1998年度のBKC文理総合インスティテュート、サービス・マネジメント・インスティテュートの出発から14年が経ちました。4回生卒研演習の締めくくりとして今回も「卒業研究論文集」を編む予定です。大方の原稿を集約して、一人ひとりの執筆者と最終のチェックに入っています。ゼミ生全体に「お疲れさま」と言った後、編集委員を引き受けてくれる人たちと完成に漕ぎつけることになります。
論文とは、「自分(達)の思考・思索の小史を社会化すること」との仮定の下、意見表明や質問することを絶えず求め、うるさがられた気もします。それらは、①テーマの設定、②先達の追求過程の掘り起こし、③観察・データの収集・処理、④目的・方法・結果の結びつきと一貫性の有無、⑤自らの仮説に迫る道筋のつけ方、等々についてでした。同じことを何回も繰り返し言い続けてきたようですが、多様さを許容したサービスインスの特徴か、あるいは関連スポーツ諸科学からみれば緩やかな専門性の段階だった故なのか、一人ひとりの考えるテーマはユニークで新鮮なものでした。「論理性、客観性、妥当性、信頼性」と表現される研究過程を具現化させるのをやり切ることは、実はとても面白くて楽しいものです。そう言ってくれる人が毎年現れるからこそ継続させることができた、と私はつくづく感じています。
これまで卒業研究論文集に参加してきた学生は、体育会クラブ所属、ウインタースポーツ種目を行う人たちが相対的に多く、年末まで、あるいは一月三日に東京ドームで試合をすることも度々ありました。それでも最後には何とか完成するまでに辿りつく気概をみんな持っていたのには、私の方が驚きと期待と、さらにはやり甲斐と反省とを同時に感じる日々を送る経験をさせてもらいました。
本年度の掲載分を含めば、2002年以来合計で、126編が数えられます。内容的には、指導者や指導内容・環境づくり、あるいはチームやプレイヤーの練習・学習の諸課題を「実験的実践」として追求すること、が大きな特徴の1つになっています。また、「スポーツ科学に関する研究手法の適用」という点では今一歩でも、サービス・コンテンツとしてのスポーツのもつ「技術内容」に関する考察では、「競技者としてしか得られないsomething」に関して著者たちが苦心した説明を行っているのも特筆すべきことです。名前を挙げることはしませんが、これまでこの論文集に参画した過年度の卒業生の皆さんにも、感謝と敬意を表する次第です。
このような論文集を作成することが、インス・スポーツサービス系の3・4回生演習の毎回の到達点でした。でも今回が特別だったのは、サービス・マネジメント・インス最後の卒業研究だったことです。
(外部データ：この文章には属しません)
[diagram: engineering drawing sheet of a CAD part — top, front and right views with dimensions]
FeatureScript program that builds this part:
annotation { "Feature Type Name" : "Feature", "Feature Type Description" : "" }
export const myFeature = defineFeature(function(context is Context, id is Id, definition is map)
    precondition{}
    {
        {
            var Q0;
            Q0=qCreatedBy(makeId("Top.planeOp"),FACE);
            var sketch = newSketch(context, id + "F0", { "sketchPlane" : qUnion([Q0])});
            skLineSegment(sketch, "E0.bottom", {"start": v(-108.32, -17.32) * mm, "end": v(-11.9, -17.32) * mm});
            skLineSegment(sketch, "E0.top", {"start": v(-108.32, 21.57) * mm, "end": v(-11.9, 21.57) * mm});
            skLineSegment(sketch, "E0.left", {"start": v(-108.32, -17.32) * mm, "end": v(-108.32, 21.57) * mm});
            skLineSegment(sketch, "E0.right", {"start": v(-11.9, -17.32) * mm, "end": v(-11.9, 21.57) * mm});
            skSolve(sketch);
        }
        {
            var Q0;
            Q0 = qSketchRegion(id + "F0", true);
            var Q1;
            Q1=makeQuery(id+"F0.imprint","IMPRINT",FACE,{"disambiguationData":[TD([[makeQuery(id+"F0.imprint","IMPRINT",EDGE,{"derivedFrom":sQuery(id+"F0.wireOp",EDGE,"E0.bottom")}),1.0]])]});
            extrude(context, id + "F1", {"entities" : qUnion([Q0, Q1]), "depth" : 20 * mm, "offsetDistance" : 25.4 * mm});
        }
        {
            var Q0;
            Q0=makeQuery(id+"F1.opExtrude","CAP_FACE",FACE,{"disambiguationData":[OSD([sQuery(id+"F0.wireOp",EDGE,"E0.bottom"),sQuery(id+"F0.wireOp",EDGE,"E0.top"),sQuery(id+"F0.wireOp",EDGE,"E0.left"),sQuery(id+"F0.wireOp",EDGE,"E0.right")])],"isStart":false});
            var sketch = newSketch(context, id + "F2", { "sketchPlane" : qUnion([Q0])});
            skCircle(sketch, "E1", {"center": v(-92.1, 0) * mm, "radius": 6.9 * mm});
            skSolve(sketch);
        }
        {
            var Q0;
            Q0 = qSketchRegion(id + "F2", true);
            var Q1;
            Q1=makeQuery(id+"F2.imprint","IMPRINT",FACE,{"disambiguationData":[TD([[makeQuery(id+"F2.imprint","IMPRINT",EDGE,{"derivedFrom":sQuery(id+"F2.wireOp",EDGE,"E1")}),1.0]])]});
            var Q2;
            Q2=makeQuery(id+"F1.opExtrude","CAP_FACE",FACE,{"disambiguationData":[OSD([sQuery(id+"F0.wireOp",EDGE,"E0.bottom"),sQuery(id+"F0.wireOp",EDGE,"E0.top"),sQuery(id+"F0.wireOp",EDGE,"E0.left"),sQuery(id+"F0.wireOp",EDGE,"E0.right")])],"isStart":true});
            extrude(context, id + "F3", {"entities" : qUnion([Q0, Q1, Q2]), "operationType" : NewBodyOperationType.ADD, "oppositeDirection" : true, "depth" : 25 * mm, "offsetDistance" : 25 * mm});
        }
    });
サービスINSのスポーツ・サービス系の科目や演習は、すでに発足しているスポーツ健康科学部に発展・解消することとなっています。スポ健の現3回生は、来年度は一期生としての卒業論文作成に取り組んでいることでしょう。インスからの良い伝統は引き継ぎたい、専門課程での多様な学びの成果をそれぞれが纏め上げて欲しい、と私は心底、新たな気持ちでそのように感じます。